:: Data excerpts

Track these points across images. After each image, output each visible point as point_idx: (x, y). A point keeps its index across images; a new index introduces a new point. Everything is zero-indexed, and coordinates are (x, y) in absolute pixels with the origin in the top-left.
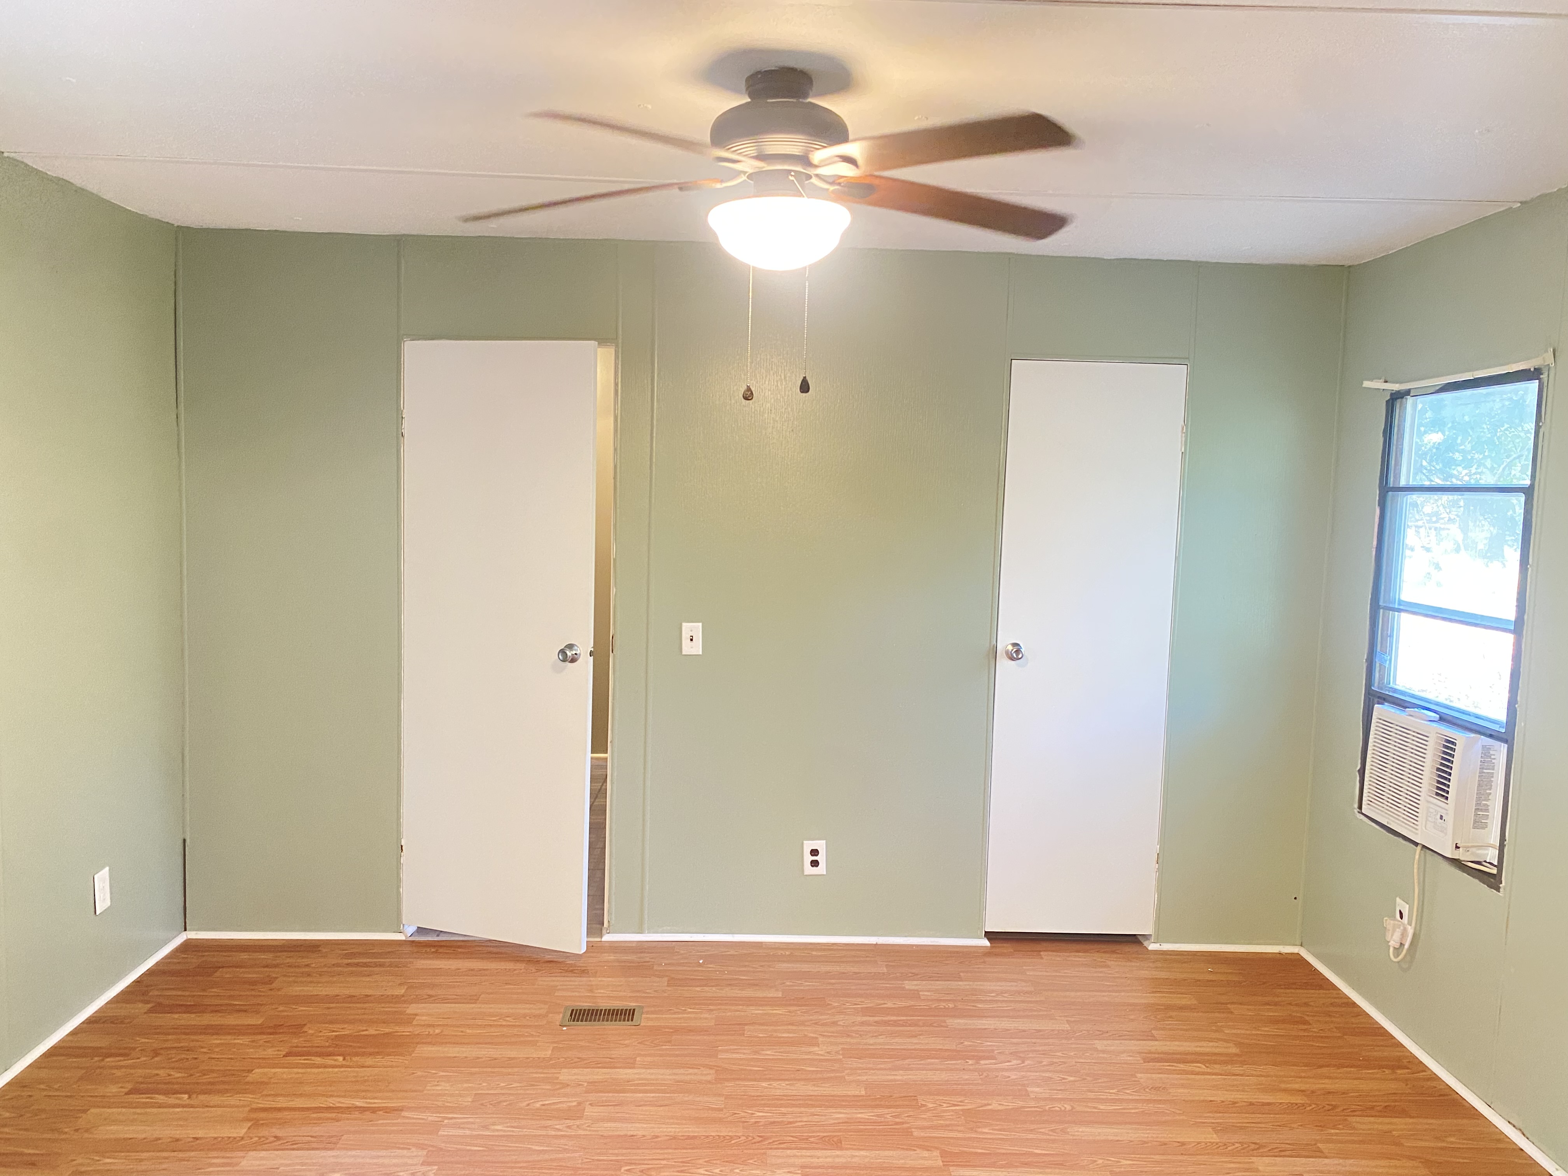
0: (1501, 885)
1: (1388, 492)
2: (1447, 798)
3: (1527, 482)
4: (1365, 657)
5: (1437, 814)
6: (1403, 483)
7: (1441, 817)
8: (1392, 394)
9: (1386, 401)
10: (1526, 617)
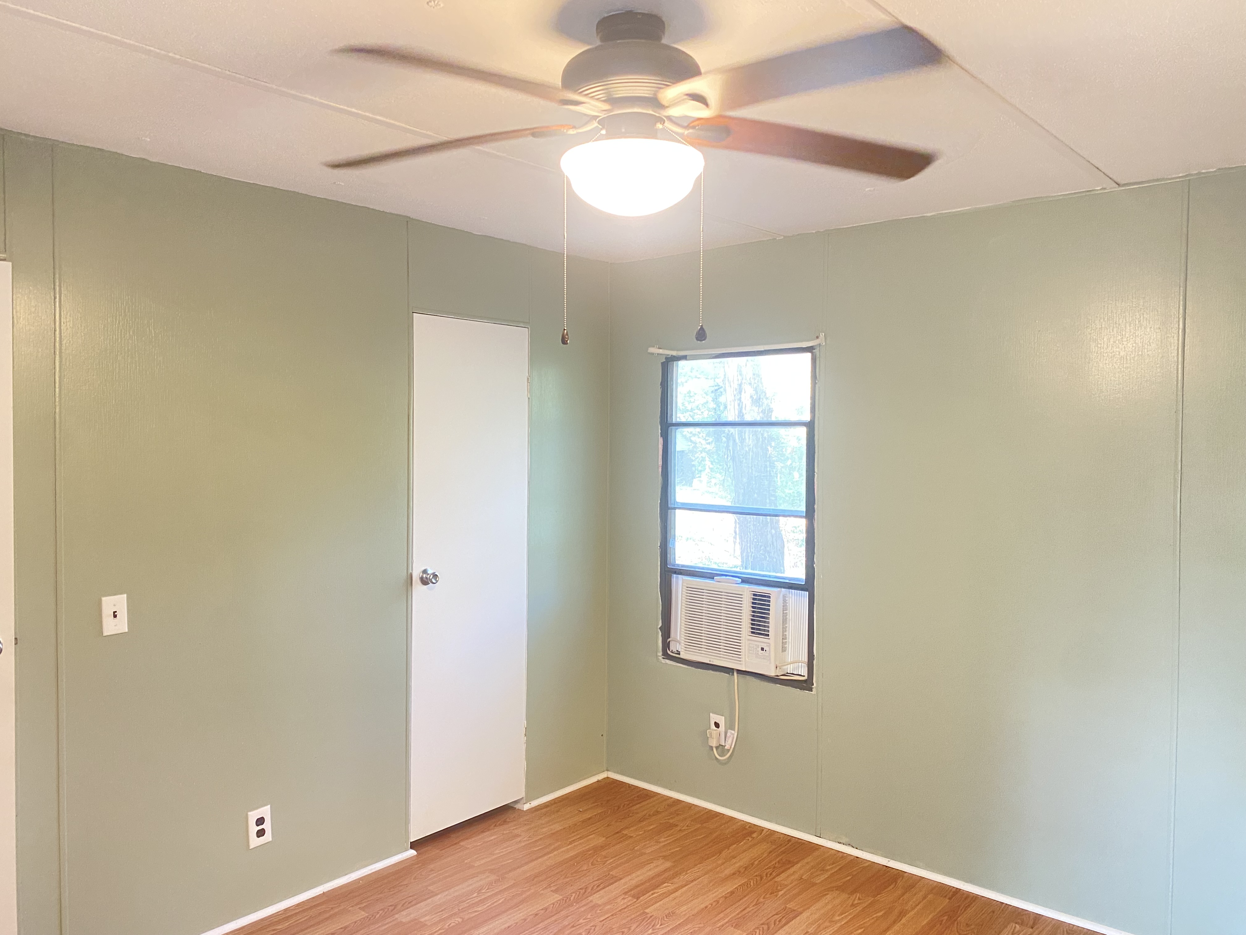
0: (813, 687)
1: (669, 427)
2: (768, 635)
3: (807, 418)
4: (659, 545)
5: (758, 647)
6: (674, 421)
7: (762, 649)
8: (666, 358)
9: (662, 363)
10: (816, 506)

::::

**Task goal:** This task asks for the data above repeated exactly, without a single picture.

**Response area:**
Track these points across images. After each image, output each visible point as point_idx: (x, y). A point keeps its index across images; a new index introduces a new point. Everything is zero-indexed, and coordinates are (x, y) in absolute pixels with the origin in the top-left.
0: (1501, 885)
1: (1388, 492)
2: (1447, 798)
3: (1527, 482)
4: (1365, 657)
5: (1437, 814)
6: (1403, 483)
7: (1441, 817)
8: (1392, 394)
9: (1386, 401)
10: (1526, 617)
0: (813, 687)
1: (669, 427)
2: (768, 635)
3: (807, 418)
4: (659, 545)
5: (758, 647)
6: (674, 421)
7: (762, 649)
8: (666, 358)
9: (662, 363)
10: (816, 506)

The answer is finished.